Das geplante "Selbstbestimmungsgesetz" zur leichteren Änderung des Geschlechtseintrags und Vornamens gehört zu den gesellschaftspolitischen Projekten der Ampel. Nun sind weitere Details eines Gesetzentwurfs bekanntgeworden.
Das Bundesjustiz- und das Familienministerium haben für das Vorhaben einen fertigen Entwurf in die regierungsinterne Abstimmung gegeben, dieser liegt der dpa vor. Enthalten sind darin unter anderem Sonderregelungen und Klarstellungen etwa mit Bezug auf Sport, Wettkämpfe, Umkleideräume, den Strafvollzug oder Quotenregelungen in Unternehmen.
Der Queer-Beauftragte der Bundesregierung, Sven Lehmann (Grüne), sagte der dpa, man sei einen entscheidenden Schritt weiter. Er äußerte die Hoffnung, dass das Gesetz noch vor der Sommerpause im Bundeskabinett auf den Weg gebracht wird. "Damit ergreift erstmals eine Bundesregierung aktiv die Initiative, das diskriminierende Transsexuellengesetz nach über 40 Jahren zu ersetzen."
Die Ampel-Parteien hatten das Vorhaben in ihrem Koalitionsvertrag vereinbart. Jeder Mensch in Deutschland soll den Plänen zufolge künftig sein Geschlecht und seinen Vornamen selbst festlegen und in einem einfachen Verfahren beim Standesamt ändern können. Das Gesetz richtet sich laut Familien- und Justizministerium an transgeschlechtliche, intergeschlechtliche und nicht-binäre Menschen.

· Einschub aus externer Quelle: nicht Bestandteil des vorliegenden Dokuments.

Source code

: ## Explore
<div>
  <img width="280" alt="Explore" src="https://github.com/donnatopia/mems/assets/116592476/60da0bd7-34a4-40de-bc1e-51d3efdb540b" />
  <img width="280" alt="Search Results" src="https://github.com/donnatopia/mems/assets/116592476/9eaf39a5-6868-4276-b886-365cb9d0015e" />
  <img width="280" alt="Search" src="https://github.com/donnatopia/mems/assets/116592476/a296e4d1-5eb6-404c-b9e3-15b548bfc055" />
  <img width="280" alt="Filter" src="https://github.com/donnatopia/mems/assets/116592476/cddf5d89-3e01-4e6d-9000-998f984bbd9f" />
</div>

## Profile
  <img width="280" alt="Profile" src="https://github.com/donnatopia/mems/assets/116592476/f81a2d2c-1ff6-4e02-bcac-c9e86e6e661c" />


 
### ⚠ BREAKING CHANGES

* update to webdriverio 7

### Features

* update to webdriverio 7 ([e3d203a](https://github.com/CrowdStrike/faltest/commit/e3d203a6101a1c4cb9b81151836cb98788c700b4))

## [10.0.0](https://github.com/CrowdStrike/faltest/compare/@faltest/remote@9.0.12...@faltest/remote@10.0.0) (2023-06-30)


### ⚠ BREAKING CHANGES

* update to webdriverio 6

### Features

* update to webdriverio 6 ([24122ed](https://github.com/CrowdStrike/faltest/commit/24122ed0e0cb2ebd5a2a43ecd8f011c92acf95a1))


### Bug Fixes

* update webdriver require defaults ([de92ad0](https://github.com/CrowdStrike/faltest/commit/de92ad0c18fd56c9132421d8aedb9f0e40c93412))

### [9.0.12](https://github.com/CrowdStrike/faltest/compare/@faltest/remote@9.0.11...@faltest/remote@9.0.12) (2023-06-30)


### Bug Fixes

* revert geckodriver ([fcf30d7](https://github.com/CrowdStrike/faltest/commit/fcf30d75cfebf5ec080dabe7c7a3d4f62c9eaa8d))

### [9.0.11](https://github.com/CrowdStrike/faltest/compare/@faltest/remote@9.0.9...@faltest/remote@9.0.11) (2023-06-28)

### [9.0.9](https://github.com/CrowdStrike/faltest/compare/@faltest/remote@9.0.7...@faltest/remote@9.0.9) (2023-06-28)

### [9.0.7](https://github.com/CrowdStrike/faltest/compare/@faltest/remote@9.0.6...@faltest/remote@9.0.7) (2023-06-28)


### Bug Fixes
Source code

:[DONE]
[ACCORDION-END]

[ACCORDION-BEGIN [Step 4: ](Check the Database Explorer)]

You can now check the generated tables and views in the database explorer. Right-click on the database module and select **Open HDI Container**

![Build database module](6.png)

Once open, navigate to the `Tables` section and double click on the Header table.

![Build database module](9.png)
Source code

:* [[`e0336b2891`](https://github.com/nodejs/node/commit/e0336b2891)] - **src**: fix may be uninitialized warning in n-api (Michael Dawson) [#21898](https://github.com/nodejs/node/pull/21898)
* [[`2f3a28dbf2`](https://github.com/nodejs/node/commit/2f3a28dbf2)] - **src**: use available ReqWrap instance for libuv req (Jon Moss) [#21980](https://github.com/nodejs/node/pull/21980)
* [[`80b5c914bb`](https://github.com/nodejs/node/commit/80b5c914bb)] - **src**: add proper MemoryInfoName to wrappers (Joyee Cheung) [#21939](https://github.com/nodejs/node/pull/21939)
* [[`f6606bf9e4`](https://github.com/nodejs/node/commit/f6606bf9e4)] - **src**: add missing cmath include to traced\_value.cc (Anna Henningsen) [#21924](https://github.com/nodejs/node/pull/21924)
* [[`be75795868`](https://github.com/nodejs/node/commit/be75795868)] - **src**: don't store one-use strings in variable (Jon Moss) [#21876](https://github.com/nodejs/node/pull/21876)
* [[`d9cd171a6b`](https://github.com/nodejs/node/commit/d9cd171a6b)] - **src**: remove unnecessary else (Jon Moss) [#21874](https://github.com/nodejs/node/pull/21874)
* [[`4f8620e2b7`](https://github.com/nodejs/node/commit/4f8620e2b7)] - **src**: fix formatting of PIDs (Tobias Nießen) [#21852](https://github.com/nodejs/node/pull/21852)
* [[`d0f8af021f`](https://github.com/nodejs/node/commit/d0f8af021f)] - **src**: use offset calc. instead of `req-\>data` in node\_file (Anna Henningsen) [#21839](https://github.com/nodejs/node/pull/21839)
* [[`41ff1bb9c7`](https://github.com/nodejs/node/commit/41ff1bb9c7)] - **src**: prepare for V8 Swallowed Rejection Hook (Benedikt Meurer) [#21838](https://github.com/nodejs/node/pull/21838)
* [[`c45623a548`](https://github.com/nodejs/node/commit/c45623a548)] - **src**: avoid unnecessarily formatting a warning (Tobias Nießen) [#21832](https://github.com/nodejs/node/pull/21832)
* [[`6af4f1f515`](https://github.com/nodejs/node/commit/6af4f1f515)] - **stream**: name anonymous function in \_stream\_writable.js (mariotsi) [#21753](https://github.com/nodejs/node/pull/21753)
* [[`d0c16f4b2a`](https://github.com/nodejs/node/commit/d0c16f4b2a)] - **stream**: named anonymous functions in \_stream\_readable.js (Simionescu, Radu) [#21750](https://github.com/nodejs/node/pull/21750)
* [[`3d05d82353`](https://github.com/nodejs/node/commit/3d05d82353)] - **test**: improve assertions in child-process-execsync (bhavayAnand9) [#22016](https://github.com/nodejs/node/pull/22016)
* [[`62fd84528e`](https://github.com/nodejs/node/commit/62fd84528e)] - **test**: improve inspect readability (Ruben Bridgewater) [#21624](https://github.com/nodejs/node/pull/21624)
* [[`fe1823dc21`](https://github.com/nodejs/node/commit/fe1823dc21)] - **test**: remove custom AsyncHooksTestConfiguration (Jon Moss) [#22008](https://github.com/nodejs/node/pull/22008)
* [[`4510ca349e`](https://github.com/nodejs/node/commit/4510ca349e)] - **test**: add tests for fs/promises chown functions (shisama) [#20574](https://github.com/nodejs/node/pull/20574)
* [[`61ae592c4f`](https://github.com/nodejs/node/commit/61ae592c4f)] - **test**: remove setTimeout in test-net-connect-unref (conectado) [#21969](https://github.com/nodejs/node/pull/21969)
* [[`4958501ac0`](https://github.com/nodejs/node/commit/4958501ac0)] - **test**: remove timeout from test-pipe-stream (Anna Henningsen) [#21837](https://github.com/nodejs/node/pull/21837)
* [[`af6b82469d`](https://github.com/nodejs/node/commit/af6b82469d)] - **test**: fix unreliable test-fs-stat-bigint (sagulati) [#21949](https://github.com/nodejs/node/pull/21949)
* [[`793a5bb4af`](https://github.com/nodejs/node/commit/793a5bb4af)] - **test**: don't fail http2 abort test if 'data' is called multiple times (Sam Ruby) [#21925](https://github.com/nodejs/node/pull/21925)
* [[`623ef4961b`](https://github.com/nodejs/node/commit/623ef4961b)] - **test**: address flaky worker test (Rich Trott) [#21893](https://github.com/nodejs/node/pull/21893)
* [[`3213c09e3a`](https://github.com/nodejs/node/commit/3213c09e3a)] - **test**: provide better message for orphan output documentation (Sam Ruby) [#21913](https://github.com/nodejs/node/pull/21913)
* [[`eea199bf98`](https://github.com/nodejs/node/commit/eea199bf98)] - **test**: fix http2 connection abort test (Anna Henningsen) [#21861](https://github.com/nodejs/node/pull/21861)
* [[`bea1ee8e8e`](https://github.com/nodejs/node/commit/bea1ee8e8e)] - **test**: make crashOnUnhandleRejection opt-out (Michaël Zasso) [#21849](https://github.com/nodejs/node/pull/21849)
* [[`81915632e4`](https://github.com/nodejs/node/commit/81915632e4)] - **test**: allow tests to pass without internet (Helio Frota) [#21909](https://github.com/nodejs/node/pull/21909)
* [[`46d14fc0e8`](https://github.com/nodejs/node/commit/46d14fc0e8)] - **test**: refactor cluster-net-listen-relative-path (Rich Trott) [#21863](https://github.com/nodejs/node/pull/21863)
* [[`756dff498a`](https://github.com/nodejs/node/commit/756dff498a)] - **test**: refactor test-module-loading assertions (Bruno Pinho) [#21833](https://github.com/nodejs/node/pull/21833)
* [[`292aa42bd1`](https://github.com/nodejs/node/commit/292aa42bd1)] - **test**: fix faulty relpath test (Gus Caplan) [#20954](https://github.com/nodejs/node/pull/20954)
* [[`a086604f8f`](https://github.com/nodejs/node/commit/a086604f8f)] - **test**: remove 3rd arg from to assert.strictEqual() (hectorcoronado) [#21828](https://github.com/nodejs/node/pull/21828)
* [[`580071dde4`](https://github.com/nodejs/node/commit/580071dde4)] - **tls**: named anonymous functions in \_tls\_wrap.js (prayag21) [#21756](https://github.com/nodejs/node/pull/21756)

"Trans" umfasst demzufolge Personen, die sich nicht oder nicht nur mit dem Geschlecht identifizieren, das ihnen bei der Geburt zugewiesen wurde. "Inter" bedeutet hiernach angeborene körperliche Merkmale zu haben, "die sich nach medizinischen Normen nicht eindeutig als (nur) männlich oder (nur) weiblich einordnen lassen". "Nicht-Binär" wird definiert als Selbstbezeichnung für Menschen, die sich weder als Mann noch als Frau identifizieren.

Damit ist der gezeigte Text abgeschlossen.